A `DataSetIterator` is the primary interface for feeding training and evaluation data into `MultiLayerNetwork` and `ComputationGraph`. It produces `DataSet` objects (features + labels pairs) one minibatch at a time. Eclipse Deeplearning4j ships built-in iterators for common benchmark datasets, iterators that wrap DataVec `RecordReader` instances for custom data, and utility iterators for async prefetching and train/test splitting.

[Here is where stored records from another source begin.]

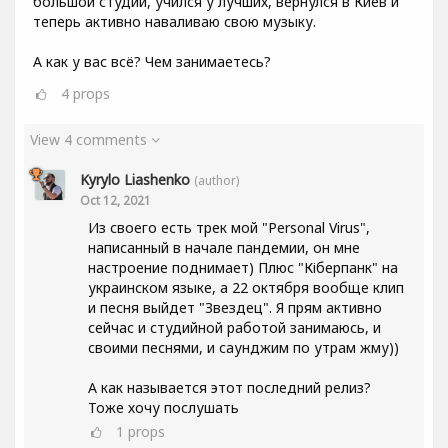
большой студии, учился у лучших, вернулся в Киев и
теперь активно наваливаю свою музыку.
А как у вас всё? Чем занимаетесь?
4
props
View 4 comments
Kyrylo Liashenko
(author)
Oct 12, 2021
Из своего есть трек мой "Personal Virus",
написанный в начале пандемии, он мне
настроение поднимает) Плюс "Кіберпанк" на
украинском языке, а 22 октября вообще клип
и песня выйдет "Звездец". Я прям активно
сейчас и студийной работой занимаюсь, и
своими песнями, и саунджим по утрам жму))
А как называется этот последний релиз?
Тоже хочу послушать
1
props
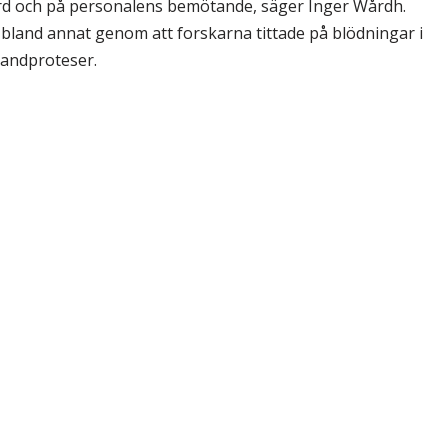
vård och på personalens bemötande, säger Inger Wårdh.
 bland annat genom att forskarna tittade på blödningar i
tandproteser.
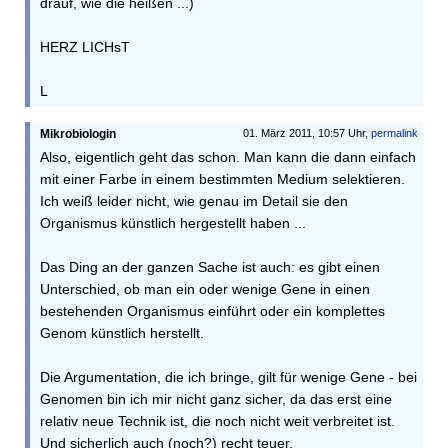
drauf, wie die heißen ...)
HERZ LICHsT
L
Mikrobiologin
01. März 2011, 10:57 Uhr,
permalink
Also, eigentlich geht das schon. Man kann die dann einfach
mit einer Farbe in einem bestimmten Medium selektieren.
Ich weiß leider nicht, wie genau im Detail sie den
Organismus künstlich hergestellt haben ...
Das Ding an der ganzen Sache ist auch: es gibt einen
Unterschied, ob man ein oder wenige Gene in einen
bestehenden Organismus einführt oder ein komplettes
Genom künstlich herstellt.
Die Argumentation, die ich bringe, gilt für wenige Gene - bei
Genomen bin ich mir nicht ganz sicher, da das erst eine
relativ neue Technik ist, die noch nicht weit verbreitet ist.
Und sicherlich auch (noch?) recht teuer.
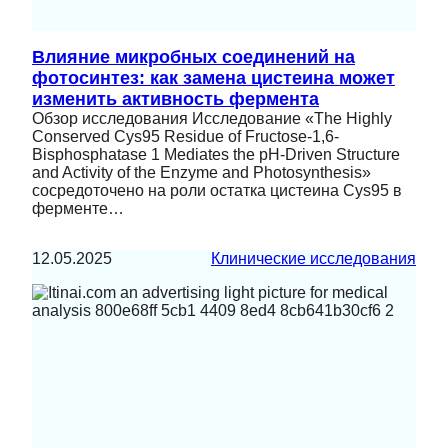
Влияние микробных соединений на
фотосинтез: как замена цистеина может
изменить активность фермента
Обзор исследования Исследование «The Highly
Conserved Cys95 Residue of Fructose-1,6-
Bisphosphatase 1 Mediates the pH-Driven Structure
and Activity of the Enzyme and Photosynthesis»
сосредоточено на роли остатка цистеина Cys95 в
ферменте…
12.05.2025
Клинические исследования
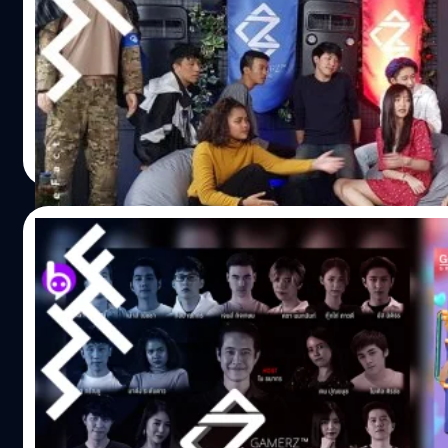
วันพฤหัสบดีที่ 4 มิถุนายนนี้ รายการ “Gamerz Thailand” สาม
ชมได้ทาง TrueID ทั้งแอป, เว็บ และกล่อง TrueID TV ผลิตโด
Online Creator Hub หน่วยงานภายในเครือ จีเอ็มเอ็ม แกรมมี่ ส
รายการ Sport Reality ยอดฮิตยอดนิยม “Gamerz” Format 
ประเทศ สิงคโปร์ มาท้าประลองความสามารถด้านการแข่งขัน E
ประภาส อยู่เย็น
| 2258 days ago
ของวัยรุ่นตัวแทนประเทศไทย ที่ได้รวมผู้เข้าแข่งขันทุกคนไว้
Read More
House ทั้งคนดัง “คชา นนทนันท์, เม้าส์ ณัฐชา, ท็อป ณภัทร, ม
ระดับดาว, อัส นิติธร” และสุดยอดนักกีฬา E-Sport “นิว ปัณธิต
ปฏิภาณ, แป้ง ธนาภรณ์, เอก ภรัณยู,…
23/05/2020
“ซน” Online Creator Hub” จัดเต็มรายการออนไลน์
เด็ด “The Viral Factory Thailand” และ “G
Thailand”
จัดเต็มความสนุกอย่างต่อเนื่อง สำหรับ “ซน” Online
Creator Hub หน่วยงานภายในเครือ จีเอ็มเอ็ม แกรมมี่ ล่าสุดได้
รายการ “THE VIRAL FACTORY” Format จากประเทศ สหรัฐอ
และรายการ “Gamerz” Format จากประเทศ สิงคโปร์ นำมาสร้
ใหม่ให้ตื่นเต้น สุดเร้าใจ สนุกสนาน ถูกใจแฟน ๆ ที่ชื่นชอบราย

## The DataSetIterator Interface

`DataSetIterator` extends `java.util.Iterator<DataSet>` with additional methods:

```java
public interface DataSetIterator extends Iterator<DataSet>, Iterable<DataSet> {

    // Returns the next minibatch (use batch() to retrieve the configured batch size)
    DataSet next();

    // Returns the next minibatch with a specific size
    DataSet next(int num);

    // Number of input features per example
    int inputColumns();

    // Number of output labels per example
    int totalOutcomes();

    // Whether reset() is supported
    boolean resetSupported();

    // Whether async prefetching is safe to use with this iterator
    boolean asyncSupported();

    // Reset to the beginning of the dataset
    void reset();

    // Configured minibatch size
    int batch();

    // Optional preprocessor applied to each DataSet before it is returned
    void setPreProcessor(DataSetPreProcessor preProcessor);
    DataSetPreProcessor getPreProcessor();

    // List of label names (may return null)
    List<String> getLabels();

    boolean hasNext();
}
```

The simplest training loop:

```java
DataSetIterator trainIter = /* any iterator */;
MultiLayerNetwork model = new MultiLayerNetwork(conf);
model.init();

for (int epoch = 0; epoch < numEpochs; epoch++) {
    model.fit(trainIter);      // internally calls next() in a loop then resets
    trainIter.reset();         // explicit reset if needed between epochs
}
```

***

## Built-in Dataset Iterators

### MnistDataSetIterator

60,000 training / 10,000 test grayscale digit images, 28x28 pixels, 10 classes. Data is automatically downloaded and cached on first use.

```java
import org.deeplearning4j.datasets.iterator.impl.MnistDataSetIterator;

int batchSize = 64;
boolean train = true;
int rngSeed   = 12345;

DataSetIterator mnistTrain = new MnistDataSetIterator(batchSize, train, rngSeed);
DataSetIterator mnistTest  = new MnistDataSetIterator(batchSize, false, rngSeed);
```

Output shape per batch: features `[batch, 784]`, labels `[batch, 10]` (one-hot).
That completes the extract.